FORM 2
THE PATENTS ACT, 1970 (39 of 1970)
COMPLETE SPECIFICATION
(See section 10 and rule 13)
1. TITLE OF THE INVENTION
Encapsulated dropper supporting system for vertical bus
A Novel current sensing and associated signal processing technique for reducing measurement error.
2. APPLICANT(S)
(a) NAME : Larsen and Toubro Ltd.
(b) NATIONALITY: Indian
(c)ADDRESS : L&T House, Ballard Estate, Mumbai-400 001, India.
3. PREAMBLE TO THE DESCRITION
COMPLETE
The following specification particularly describes the invention and the manner in which it is to be performed
4. DESCRIPTION (Description shall start from next page)
5. CLAIMS (not applicable for provisional specification. Claims should start with the preamble -"I/We claim" on separate page)
6. DATE AND SIGNATURE (to be given on the last page of specification)
7. ABSTRACT OF THE INVENTION (to be given along with complete specification on the separate page)
Note:
*Repeat boxes in case of more than one entry
*To be signed by the applicant(s)or the authorized registered patent agent
*Name of the applicant should be given in full, family name in the beginning
*Complete address of the applicant should be given stating with postal index no. / code, state and
country
*Strike out the column which is/are not applicable

Encapsulated vertical bus supporting system Field of the invention
Present invention relates to encapsulated vertical bus supporting system in power distribution modules. More particularly the invention relates to dropper support design which provides for an encapsulated dropper supporting system to prevent access to the live busbars.
Background of the invention
A switchboard is a mechanical structure that encompasses a large variety of switchgear including
power gear and control gear equipments arranged logically in order to enable power distribution
to various loads at the end user premises. In short the switchboard is the heart of the power
distribution system.
An LV power distribution circuit is divided into Power Control Centre (PCC) in the upstream
and Motor Control Centre (MCC) in the downstream.
A very basic MCC panel consists of the following:
(i) Horizontal Busbar (Busbar that runs throughout the length of the panel which consists of
one or more bars placed in parallel planes and are responsible for carrying and delivering
the required current to the individual circuits)
(ii) Distribution feeders or modules (They consist of powergear like MCCB / SDF & controlgear like Contactors and Relays)

** Excerpted data **
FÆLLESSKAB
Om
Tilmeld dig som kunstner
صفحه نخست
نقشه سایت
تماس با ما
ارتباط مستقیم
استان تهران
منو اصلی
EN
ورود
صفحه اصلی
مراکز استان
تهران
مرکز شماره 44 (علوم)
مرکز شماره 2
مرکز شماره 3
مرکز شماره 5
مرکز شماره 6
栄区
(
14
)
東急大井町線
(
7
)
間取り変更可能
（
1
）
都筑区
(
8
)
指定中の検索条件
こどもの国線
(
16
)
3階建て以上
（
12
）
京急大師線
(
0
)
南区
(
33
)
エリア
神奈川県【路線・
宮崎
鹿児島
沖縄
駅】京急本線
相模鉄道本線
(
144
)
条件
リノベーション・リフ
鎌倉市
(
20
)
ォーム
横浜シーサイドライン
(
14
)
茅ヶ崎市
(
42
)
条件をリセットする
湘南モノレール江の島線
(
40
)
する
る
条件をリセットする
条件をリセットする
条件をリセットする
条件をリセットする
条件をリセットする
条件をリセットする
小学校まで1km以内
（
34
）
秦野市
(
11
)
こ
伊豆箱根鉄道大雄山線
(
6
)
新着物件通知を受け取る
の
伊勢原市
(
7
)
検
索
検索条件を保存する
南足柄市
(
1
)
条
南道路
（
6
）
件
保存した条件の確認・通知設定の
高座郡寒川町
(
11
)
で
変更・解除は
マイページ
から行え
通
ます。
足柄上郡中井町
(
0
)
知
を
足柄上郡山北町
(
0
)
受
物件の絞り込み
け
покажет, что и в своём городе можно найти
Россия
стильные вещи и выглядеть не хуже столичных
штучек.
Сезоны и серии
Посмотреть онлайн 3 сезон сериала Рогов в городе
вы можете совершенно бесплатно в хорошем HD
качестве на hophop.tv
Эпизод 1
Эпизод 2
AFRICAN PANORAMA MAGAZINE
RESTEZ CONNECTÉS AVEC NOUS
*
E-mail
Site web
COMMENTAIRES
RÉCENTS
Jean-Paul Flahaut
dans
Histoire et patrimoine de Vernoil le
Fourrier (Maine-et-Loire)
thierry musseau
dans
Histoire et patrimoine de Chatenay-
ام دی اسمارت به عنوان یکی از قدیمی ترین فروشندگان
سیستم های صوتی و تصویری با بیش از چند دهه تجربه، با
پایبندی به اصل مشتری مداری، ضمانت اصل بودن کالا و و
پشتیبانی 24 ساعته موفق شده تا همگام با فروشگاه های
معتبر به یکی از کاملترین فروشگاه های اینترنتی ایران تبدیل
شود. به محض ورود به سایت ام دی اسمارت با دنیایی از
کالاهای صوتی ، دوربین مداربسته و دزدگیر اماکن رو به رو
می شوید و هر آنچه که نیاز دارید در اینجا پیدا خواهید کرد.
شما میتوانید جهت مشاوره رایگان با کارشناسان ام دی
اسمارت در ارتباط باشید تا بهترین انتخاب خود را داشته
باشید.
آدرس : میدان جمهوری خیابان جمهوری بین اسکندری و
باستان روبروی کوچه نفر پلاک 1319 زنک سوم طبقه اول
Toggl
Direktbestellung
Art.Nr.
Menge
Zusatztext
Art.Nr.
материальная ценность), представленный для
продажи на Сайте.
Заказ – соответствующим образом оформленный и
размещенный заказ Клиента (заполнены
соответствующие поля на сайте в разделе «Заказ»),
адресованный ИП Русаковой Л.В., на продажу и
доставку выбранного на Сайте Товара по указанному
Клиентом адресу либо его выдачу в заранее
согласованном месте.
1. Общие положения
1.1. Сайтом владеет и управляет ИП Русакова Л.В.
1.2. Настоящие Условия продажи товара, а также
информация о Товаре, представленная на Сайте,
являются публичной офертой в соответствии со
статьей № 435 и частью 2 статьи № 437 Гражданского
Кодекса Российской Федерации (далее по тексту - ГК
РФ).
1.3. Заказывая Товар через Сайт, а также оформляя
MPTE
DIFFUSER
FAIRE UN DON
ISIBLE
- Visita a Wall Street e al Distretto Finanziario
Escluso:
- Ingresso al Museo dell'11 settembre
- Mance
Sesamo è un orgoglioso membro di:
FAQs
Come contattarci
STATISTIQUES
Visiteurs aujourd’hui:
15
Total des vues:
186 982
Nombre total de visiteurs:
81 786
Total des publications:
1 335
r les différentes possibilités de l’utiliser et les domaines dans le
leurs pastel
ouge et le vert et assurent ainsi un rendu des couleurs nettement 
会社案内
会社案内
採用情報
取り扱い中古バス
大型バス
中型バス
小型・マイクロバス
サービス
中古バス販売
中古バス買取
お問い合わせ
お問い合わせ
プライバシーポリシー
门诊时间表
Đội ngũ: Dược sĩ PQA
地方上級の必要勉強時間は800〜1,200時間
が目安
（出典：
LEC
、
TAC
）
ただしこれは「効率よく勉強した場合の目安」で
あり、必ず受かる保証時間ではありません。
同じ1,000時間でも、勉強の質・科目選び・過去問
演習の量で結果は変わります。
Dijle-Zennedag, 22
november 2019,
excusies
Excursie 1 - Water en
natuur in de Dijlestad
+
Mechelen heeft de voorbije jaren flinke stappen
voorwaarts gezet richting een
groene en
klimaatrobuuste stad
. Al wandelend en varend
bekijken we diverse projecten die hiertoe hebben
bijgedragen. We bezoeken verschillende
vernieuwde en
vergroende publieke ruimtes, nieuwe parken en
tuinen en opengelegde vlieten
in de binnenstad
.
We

** Your objective **
Could you write what comes next in the patent specification for the encapsulated vertical bus supporting system, picking up right after its entry on distribution feeders or modules?

** Answer below **
(iii) Vertical Busbar or Dropper (Used for feeding current to the individual distribution circuits and are placed such that their thin edges lie in a single plane.)
(iv) Supporting system for Vertical busbar which consists of individual support members that are electrical non-conductive i.e. made of an insulating material which shall provide strength to the vertical bus in case of a short-circuit, at the same time providing sufficient creepage distance between phases.
US Patent 6664478 provides support members for a busbar assembly. The support members include a body formed of an electrically insulating material and at least one receiving formation in the body and configured to receive an electrical conductor. A strengthening insert is located substantially entirely within the body to electrically insulate the strengthening insert from the

electrical conductor. The strengthening insert is a material different from the electrically insulating material of the body. Support structures and busbar assemblies and methods of making the support members are also provided.
Another US Patent 6549428 provides a device for supporting and fix bus-bars in cabinets for switchboards which consists of a first element, constituted by a body made of insulating material, which has a first side provided with means for direct engagement to a supporting frame and a second side provided with a plurality of first seats for coupling to corresponding bus-bars, wherein a protrusion is formed on the surface of the first seats, said protrusion being shaped for snap-together coupling to a corresponding slot of a bus-bar; a second element, constituted by a body made of insulating material which has a shaped side along which a plurality of second seats are provided for coupling to said bus-bars, said first and second elements being mutually connected in order to geometrically couple said first and second seats and to clamp the bus-bars inside the seats.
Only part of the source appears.